Article 43 of the Law on Protecting Against and Mitigating Earthquake Disasters, in its second paragraph, stipulates penalties for damaging national-level typical earthquake sites. Earthquake administrative authorities at all levels may impose fines of up to 100,000 yuan for damage to such sites and pursue criminal liability in accordance with the law. However, some reports indicate that the protection status of certain national-level typical earthquake sites is worrying, as they face both natural weathering and human destruction. Journalists have found that gullies at some earthquake fault sites have even been reclaimed by nearby villagers for farming. Some local earthquake authorities have also called for greater attention to protecting earthquake sites and indicated that the next step will involve either closed, focused protection of these sites or the establishment of earthquake site museums.

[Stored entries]
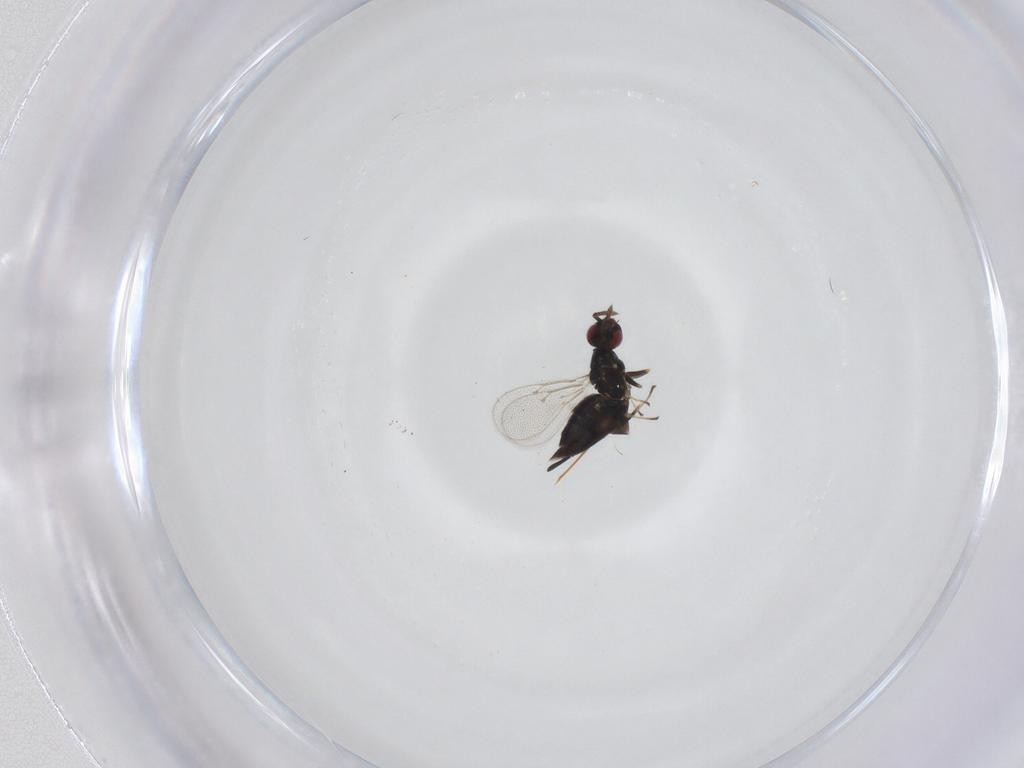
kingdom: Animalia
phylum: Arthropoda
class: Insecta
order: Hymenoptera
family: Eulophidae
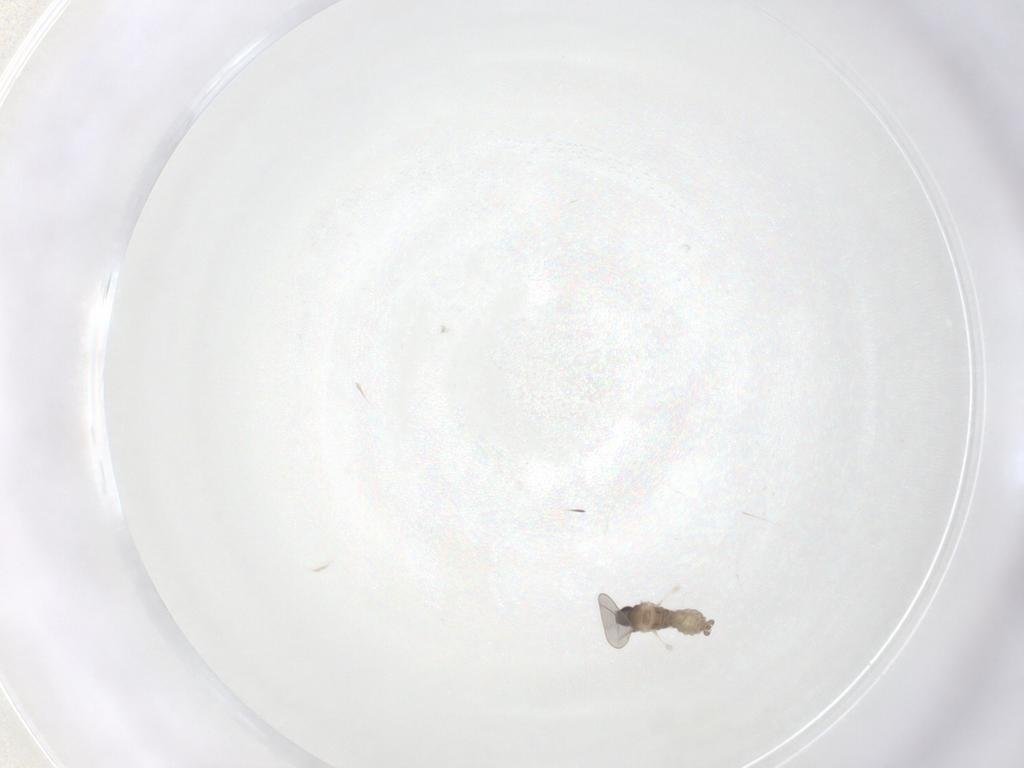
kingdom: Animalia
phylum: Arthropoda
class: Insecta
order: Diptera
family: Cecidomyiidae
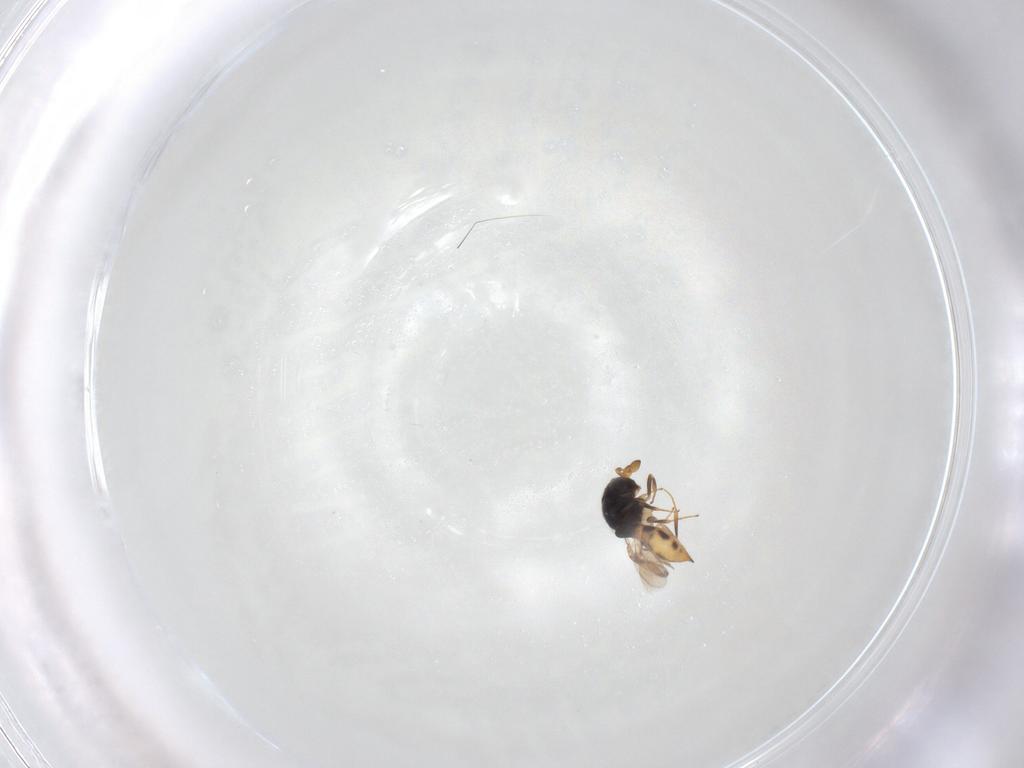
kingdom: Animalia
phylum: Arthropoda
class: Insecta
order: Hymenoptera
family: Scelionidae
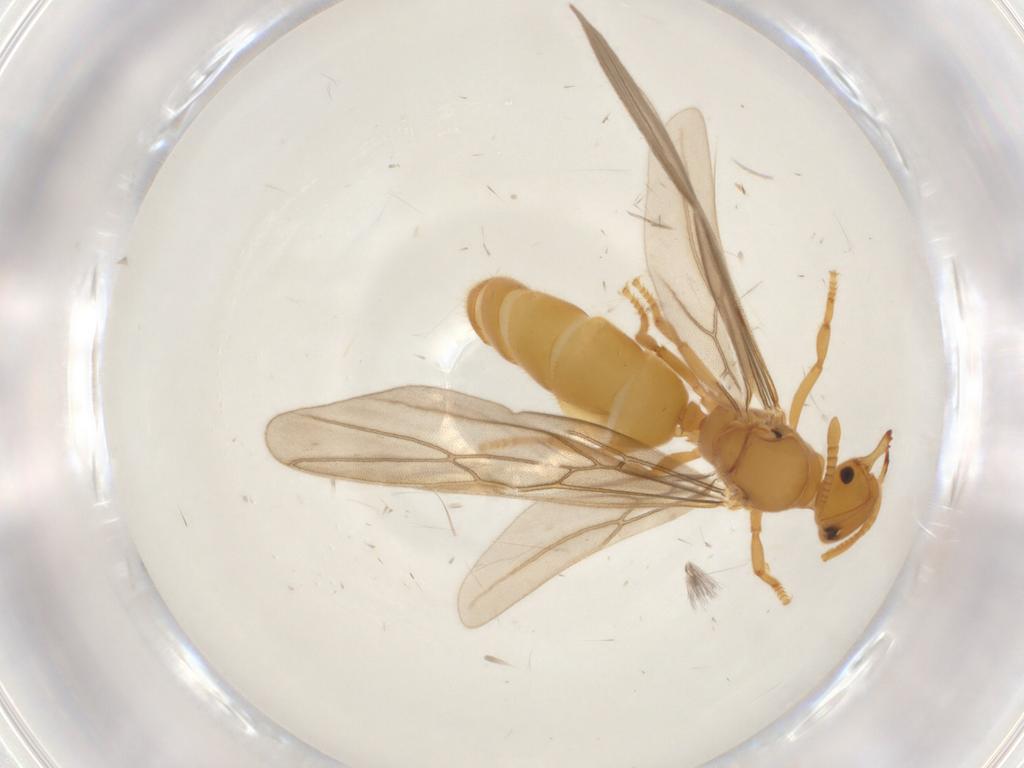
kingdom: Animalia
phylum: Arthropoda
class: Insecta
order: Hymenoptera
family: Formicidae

WORK INSTRUCTIONS |
Copy the passage about protecting national-level earthquake sites in full, word for word. The items are separate material and have no connection to the text.

RESPONSE |
Article 43 of the Law on Protecting Against and Mitigating Earthquake Disasters, in its second paragraph, stipulates penalties for damaging national-level typical earthquake sites. Earthquake administrative authorities at all levels may impose fines of up to 100,000 yuan for damage to such sites and pursue criminal liability in accordance with the law. However, some reports indicate that the protection status of certain national-level typical earthquake sites is worrying, as they face both natural weathering and human destruction. Journalists have found that gullies at some earthquake fault sites have even been reclaimed by nearby villagers for farming. Some local earthquake authorities have also called for greater attention to protecting earthquake sites and indicated that the next step will involve either closed, focused protection of these sites or the establishment of earthquake site museums.